Un rapport prône la création d'un conseil de régulation des médias

L'ex-ministre de la Culture, Françoise Nyssen. Face à la crise confiance à l'égard des médias, aggravée par la diffusion de fausses nouvelles via les réseaux sociaux, un rapport commandé par le gouvernement français, consulté jeudi par Reuters, prône la création d'un conseil de déontologie dépourvu de pouvoir de sanction. /Photo d'archives/REUTERS/Charles Platiau

PARIS (Reuters) - Face à la crise confiance à l’égard des médias, aggravée par la diffusion de fausses nouvelles via les réseaux sociaux, un rapport commandé par le gouvernement français, consulté jeudi par Reuters, prône la création d’un conseil de déontologie dépourvu de pouvoir de sanction.

Fruit de quelque 200 auditions menées sous la houlette de l’ancien président de l’Agence France-Presse, Emmanuel Hoog, le document commandé en octobre par l’ex-ministre de la Culture, Françoise Nyssen, juge souhaitable la naissance d’une entité d’autorégulation de la presse, comme cela existe déjà dans 18 pays de l’Union européenne.

Les auteurs y voient “une occasion unique pour les médias professionnels de nouer avec le public un lien à la fois collectif et direct, sans la médiation de la puissance publique (juge ou régulation administrative) ni des plates-formes, un lieu de recours et d’échange simple et gratuit”‘.

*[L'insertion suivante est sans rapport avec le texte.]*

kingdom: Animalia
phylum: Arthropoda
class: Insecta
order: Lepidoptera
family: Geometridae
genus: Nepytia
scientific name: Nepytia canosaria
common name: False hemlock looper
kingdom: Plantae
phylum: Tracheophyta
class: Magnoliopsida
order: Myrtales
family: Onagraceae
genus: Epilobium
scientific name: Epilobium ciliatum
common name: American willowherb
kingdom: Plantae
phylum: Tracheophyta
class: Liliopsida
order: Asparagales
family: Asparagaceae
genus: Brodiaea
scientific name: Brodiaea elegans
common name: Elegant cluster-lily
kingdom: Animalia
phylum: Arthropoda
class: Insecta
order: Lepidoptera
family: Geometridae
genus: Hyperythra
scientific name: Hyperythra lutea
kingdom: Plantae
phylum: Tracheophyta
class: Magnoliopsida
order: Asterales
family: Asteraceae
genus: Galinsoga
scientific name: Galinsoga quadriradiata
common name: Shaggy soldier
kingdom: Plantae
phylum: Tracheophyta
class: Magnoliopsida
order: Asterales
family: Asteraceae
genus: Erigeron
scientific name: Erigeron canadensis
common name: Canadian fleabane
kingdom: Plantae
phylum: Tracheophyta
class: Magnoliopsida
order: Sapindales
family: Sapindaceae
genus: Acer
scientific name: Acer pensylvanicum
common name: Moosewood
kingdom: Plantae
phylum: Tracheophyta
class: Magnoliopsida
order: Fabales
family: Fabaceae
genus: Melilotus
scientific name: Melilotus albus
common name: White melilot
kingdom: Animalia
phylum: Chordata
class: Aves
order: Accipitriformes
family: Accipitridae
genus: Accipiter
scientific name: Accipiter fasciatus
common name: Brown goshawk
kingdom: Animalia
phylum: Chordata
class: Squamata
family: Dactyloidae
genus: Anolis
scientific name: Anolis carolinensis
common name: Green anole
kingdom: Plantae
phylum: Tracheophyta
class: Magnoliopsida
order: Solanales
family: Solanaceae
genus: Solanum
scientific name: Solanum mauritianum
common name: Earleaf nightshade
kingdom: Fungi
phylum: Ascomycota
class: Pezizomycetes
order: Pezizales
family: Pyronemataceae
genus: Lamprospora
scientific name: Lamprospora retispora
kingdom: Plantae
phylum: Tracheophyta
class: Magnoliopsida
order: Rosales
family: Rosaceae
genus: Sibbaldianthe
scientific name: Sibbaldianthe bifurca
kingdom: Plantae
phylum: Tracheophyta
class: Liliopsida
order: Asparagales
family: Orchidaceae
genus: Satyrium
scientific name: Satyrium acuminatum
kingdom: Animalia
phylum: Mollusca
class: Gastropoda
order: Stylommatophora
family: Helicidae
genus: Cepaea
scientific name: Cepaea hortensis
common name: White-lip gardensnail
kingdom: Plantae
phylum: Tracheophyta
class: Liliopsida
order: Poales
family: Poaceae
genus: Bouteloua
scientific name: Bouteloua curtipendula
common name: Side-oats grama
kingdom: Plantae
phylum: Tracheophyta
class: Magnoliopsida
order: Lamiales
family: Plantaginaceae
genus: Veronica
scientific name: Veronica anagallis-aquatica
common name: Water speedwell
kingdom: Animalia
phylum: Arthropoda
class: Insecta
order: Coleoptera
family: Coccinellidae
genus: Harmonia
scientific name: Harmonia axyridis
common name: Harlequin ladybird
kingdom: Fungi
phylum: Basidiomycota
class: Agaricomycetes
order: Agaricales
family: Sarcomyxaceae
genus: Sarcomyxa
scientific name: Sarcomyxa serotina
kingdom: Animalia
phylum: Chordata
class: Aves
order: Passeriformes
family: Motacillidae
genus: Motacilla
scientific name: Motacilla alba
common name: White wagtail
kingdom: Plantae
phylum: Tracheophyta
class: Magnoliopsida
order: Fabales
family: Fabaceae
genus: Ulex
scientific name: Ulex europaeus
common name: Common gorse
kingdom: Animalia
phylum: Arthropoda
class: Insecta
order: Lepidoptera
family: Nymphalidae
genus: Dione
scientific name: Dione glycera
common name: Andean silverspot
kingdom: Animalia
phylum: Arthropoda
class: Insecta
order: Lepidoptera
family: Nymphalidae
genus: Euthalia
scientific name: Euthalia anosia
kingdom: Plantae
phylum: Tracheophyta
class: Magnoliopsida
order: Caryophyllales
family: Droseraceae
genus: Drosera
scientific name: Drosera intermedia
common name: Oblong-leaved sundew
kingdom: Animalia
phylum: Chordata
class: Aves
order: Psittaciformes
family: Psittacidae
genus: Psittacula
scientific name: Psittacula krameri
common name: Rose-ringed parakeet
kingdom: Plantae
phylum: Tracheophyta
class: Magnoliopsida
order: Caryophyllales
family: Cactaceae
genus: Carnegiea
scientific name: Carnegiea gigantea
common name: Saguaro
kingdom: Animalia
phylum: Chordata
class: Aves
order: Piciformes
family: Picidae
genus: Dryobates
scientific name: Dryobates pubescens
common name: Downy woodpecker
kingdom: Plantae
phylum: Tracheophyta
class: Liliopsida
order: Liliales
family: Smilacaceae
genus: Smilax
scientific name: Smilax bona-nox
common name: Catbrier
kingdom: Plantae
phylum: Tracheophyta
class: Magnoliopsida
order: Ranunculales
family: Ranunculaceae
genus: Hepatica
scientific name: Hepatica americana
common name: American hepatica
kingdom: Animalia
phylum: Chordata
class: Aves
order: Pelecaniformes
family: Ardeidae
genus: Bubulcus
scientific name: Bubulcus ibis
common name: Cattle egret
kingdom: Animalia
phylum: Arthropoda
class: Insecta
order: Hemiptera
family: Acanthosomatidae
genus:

“Cela ne peut pas passer par la loi, cela passera d’abord par la prise de responsabilité individuelle et collective d’une profession qui a plus intérêt que toute autre à briser le cercle vicieux de la défiance”, ajoutent-ils dans leurs conclusions.

Face à un contenu journalistique qu’il juge critiquable, un citoyen aura ainsi une option autre que la saisine du juge ou de l’éditeur. La nouvelle instance constituera “une nouvelle voie de recours, incluant un rôle de médiation qui permettra aux citoyens une réponse plus rapide que par la voie judiciaire, y compris le cas échéant en termes de compensation d’un éventuel dommage”, dit le rapport.

En cas de manquement éthique ou déontologique, le conseil pourra émettre “des avis qui pourraient être rendus publics”, écrivent les auteurs. En réponse au scepticisme exprimé par une partie de la profession et des personnes auditionnées, ils disent y voir un moyen de “généraliser les bonnes pratiques journalistiques” et d’améliorer la “crédibilité des médias”.